Séance du 9 septembre

 Avant de parler de cette séance de l'Académie occupons-nous un peu de celle que M. Daguerre vient de nous donner au palais du quai d'Orssy, dans laquelle il a fait, sous nos yeux, un essai expérimental de ses appareils. On est loin d'avoir tout dit sur cette invention ; et ce que l'on a dit, ce que nous en avons raconté nous-mêmes, est bien au-dessous de la réalité.

On sait que je ne me suis pas contenté d'écouter de toutes mes oreilles les explications qu'a données M. Arago a l'Institut, l'exposition faite par M. Daguerre lui-même à la Société d'encouragement, pour tenir nos lecteurs au courant de cette nouvelle si impatiemment attendue, de ce secret dont ou voulait savoir le mot. Je me suis mis moi même à l'œuvre aussi promptement que possible, autant pour satisfaire ma curiosité et pour savoir à quoi m'en tenir sur l'utilité et les applications futures de cet instrument, que pour répondre au désir public.

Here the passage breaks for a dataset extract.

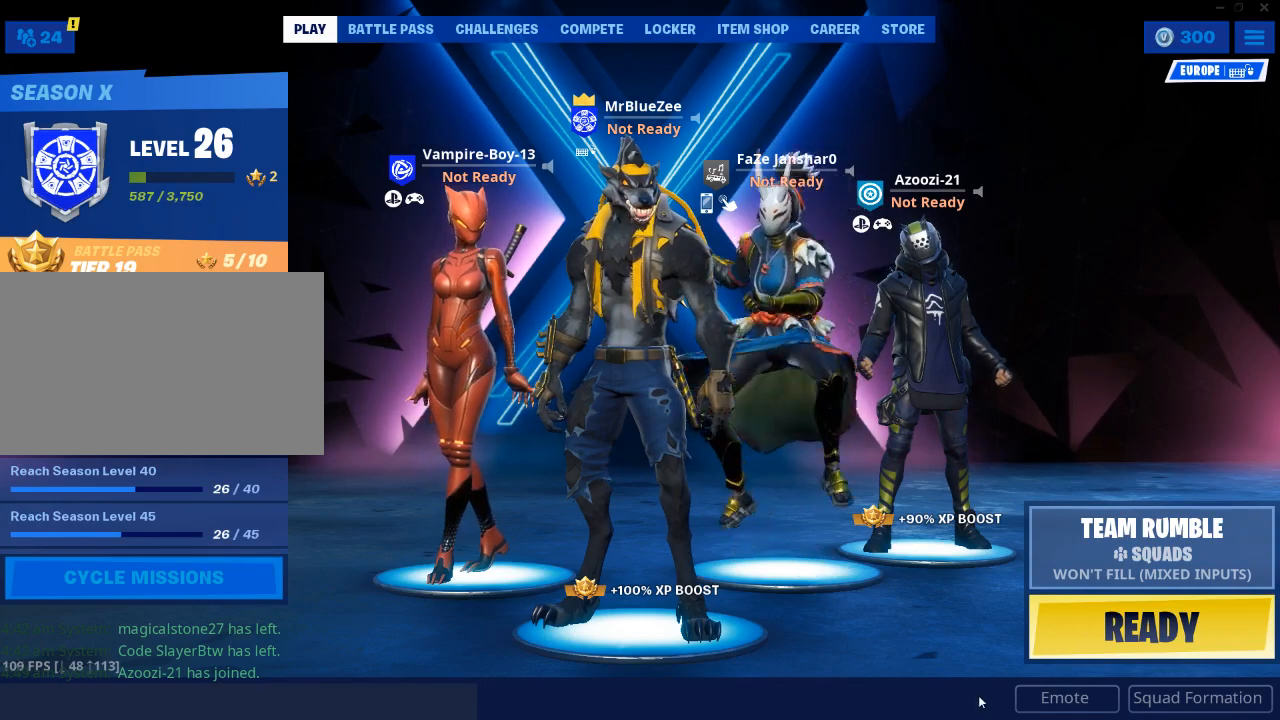
{"keys": [], "mouse": [], "events": []}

Mes succès, je les ai racontés je pourrais aujourd'hui parler de mes revers mais a quoi bon ? Ce que j'ai vu maintenant dépasse tellement tout ce que je savais, tout ce que m'avaient appris les récits que j'avais entendus et mes propres essais. qu'il me faut travailler sur de nouveaux frais pour vous faire comprendre tout ce qu'il y a de merveilleux, d'intéressant, d'admirable dans la découverte de M. Daguerre, quelle source elle renferma de jouissance et d'idées nouvelles, et pour vous transmettre enfin mes impressions.

Comme toutes les grandes inventions, celle de M. Daguerre grandit à mesure qu'on la considère de plus près, qu'on l'étudié à fond et qu'on la connaît mieux ; ma première admiration n'était pas sans réserve, si ce n'est sur les résultats obtenus par M. Daguerre lui-même, du moins sur les moyens de rendre son procédé utile, de le populariser, de le mettre entre toutes les mains ; mes craintes et mes préventions ont du céder devant les faits, mes éloges seront désormais sans restriction.

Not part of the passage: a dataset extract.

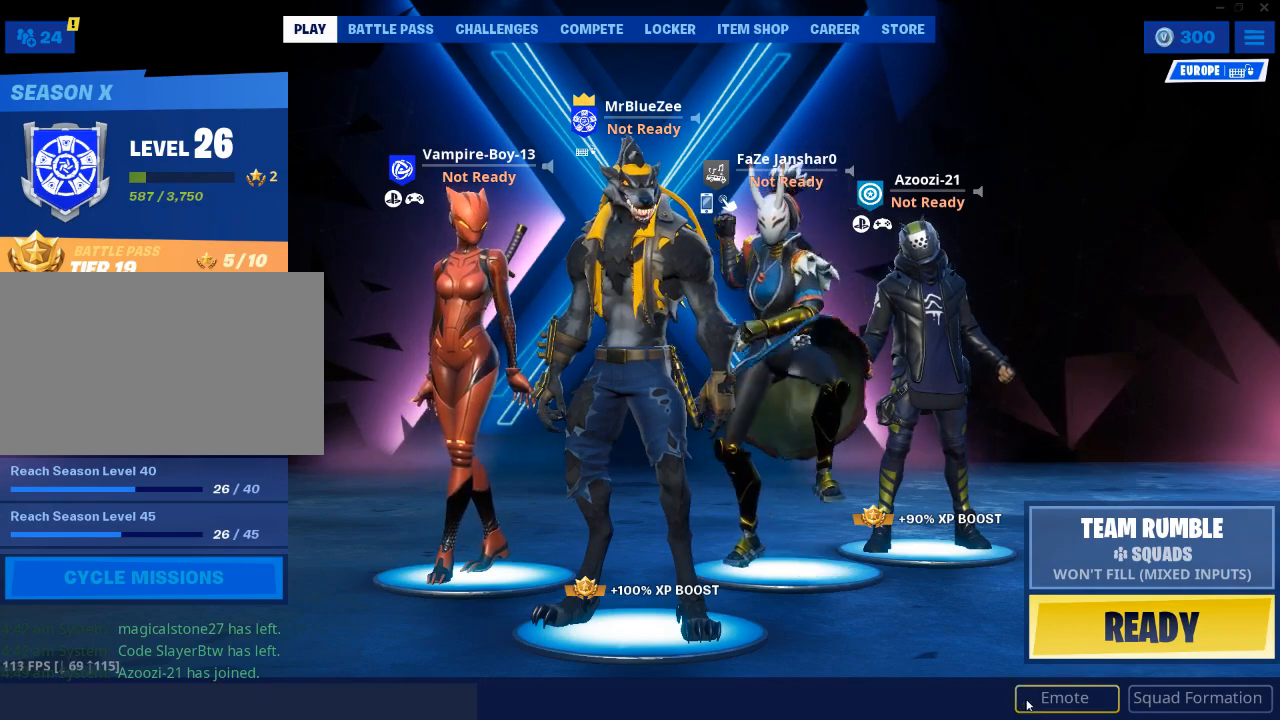
{"keys": [], "mouse": [], "events": []}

Il faut avoir passé soi-même par toutes les difficultés d'expériences entreprises avec des instructions incomplètes, à l'aide d'instrumens imparfaits, construits à la hâte, auxquels, dans l'ignorance où l'on est des conditions essentielles qu'ils doivent remplir, on ne sait si l'on peut avoir confiance ; il faut avoir éprouvé les émotions et les angoisses de l'attente pendant les trois temps de l'opération mystérieuse du Daguerréotype (j'aurais préféré Daguerrotype, mais il faut bien me résigner) d'où l'image doit sortir comme la poulet de l'œuf et par une sorte de création humaine, pour comprendre l'empressement que j'ai mis à aller prendre place à la séance expérimentale de M. Daguerre, et l'attention avec laquelle j'ai suivi tons les détails de son opération.

Comme il nous a nargué dans cette séance si pleine d'émotion pour nous, si calme et si indifférente pour lui; comme il s'est moqué de nos peines, de nos fatigues, de nos sueurs, avec cette aisance, cette sorte de nonchalance qu'il a mise à exécuter ton œuvre qui nous paraissait à nous entourée de tant da difficultés et de mystères ! Il semblait véritablement qu'il prît plaisir à se moquer de nos efforts impuissans, à rire des embarras et des soucis que nous avait causés le désir de l'imiter. A le voir manier ses instrumens avec tant de grâce et de laisser-aller, nous pensions qu'il ne voulait pas faire une expérience sérieuse, et cous l'accusions presque de négligence; nous avons même eu la bonhomie un instant de craindre pour lui qu'il n'échouât dans sa démonstration ! Aussi, quand après avoir braqué l'optique sur la vue des Tuileries, du Pont- Royal, du quai du Louvre, il a soumis sa planche a la vapeur mercurielle, quand cette image est sortie de l'appareil aussi pure, aussi vraie dans ses moindres détails que la nature elle-même, un cri d'étonnement est parti de l'auditoire, et des applaudissemens unanimes ont témoigné à l'ingénieux artiste l'admiration générale.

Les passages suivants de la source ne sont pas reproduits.